IF you have other hardware installed or attached to the system that are not a part of the systems covered by the motherboard drivers, then go to the support page for THAT component and check to see if there are newer drivers available for that as well. If there are, install them.
Make sure your memory is running at the correct advertised speed in the BIOS. This may require that you set the memory to run at the XMP profile settings. Also, make sure you have the memory installed in the correct slots and that they are running in dual channel which you can check by installing CPU-Z and checking the Memory and SPD tabs. For all modern motherboards that are dual channel memory architectures, from the last ten years at least, if you have two sticks installed they should be in the A2 (Called DDR4_1 on some boards) or B2 (Called DDR4_2 on some boards) which are ALWAYS the SECOND and FOURTH slots over from the CPU socket, counting TOWARDS the edge of the motherboard EXCEPT on boards that only have two memory slots total. In that case, if you have two modules it's not rocket science, but if you have only one, then install it in the A1 or DDR4_1 slot.
Fourth (And often tied for most important along with an up-to-date motherboard BIOS),
A clean install of the graphics card drivers. Regardless of whether you "already installed the newest drivers" for your graphics card or not, it is OFTEN a good idea to do a CLEAN install of the graphics card drivers. Just installing over the old drivers OR trying to use what Nvidia and AMD consider a clean install is not good enough and does not usually give the same result as using the Display Driver Uninstaller utility. This has a very high success rate and is always worth a shot.
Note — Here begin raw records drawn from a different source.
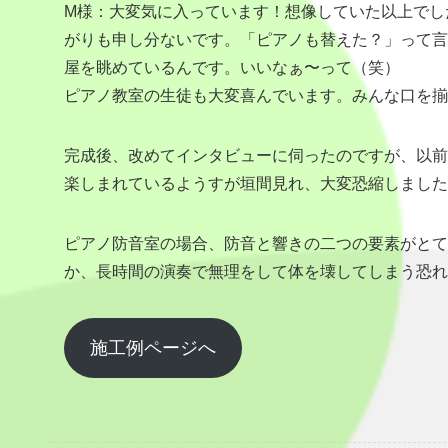
M様：大変気に入っています！想像していた以上でし
がりも申し分ないです。「ピアノも替えた？」って言
屋を眺めているんです。いいなぁ〜って（笑）
ピアノ教室の生徒も大変喜んでいます。みんな口を揃
完成後、改めてインタビューに伺ったのですが、以前
楽しまれているようすが垣間見れ、大変恐縮しました
ピアノ防音室の場合、防音と響きの二つの要素がとて
か、長時間の演奏で無理をして体を壊してしまう恐れ
施工例ページへ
If you have had both Nvidia and AMD cards installed at any point on that operating system then you will want to run the DDU twice. Once for the old card drivers (ie, Nvidia or AMD) and again for the currently installed graphics card drivers (ie, AMD or Nvidia). So if you had an Nvidia card at some point in the past, run it first for Nvidia and then after that is complete, run it again for AMD if you currently have an AMD card installed.
And last, but not least, if you have never done a CLEAN install of Windows, or have upgraded from an older version to Windows 10, or have been through several spring or fall major Windows updates, it might be a very good idea to consider doing a clean install of Windows if none of these other solutions has helped. IF you are using a Windows installation from a previous system and you didn't do a clean install of Windows after building the new system, then it's 99.99% likely that you NEED to do a CLEAN install before trying any other solutions.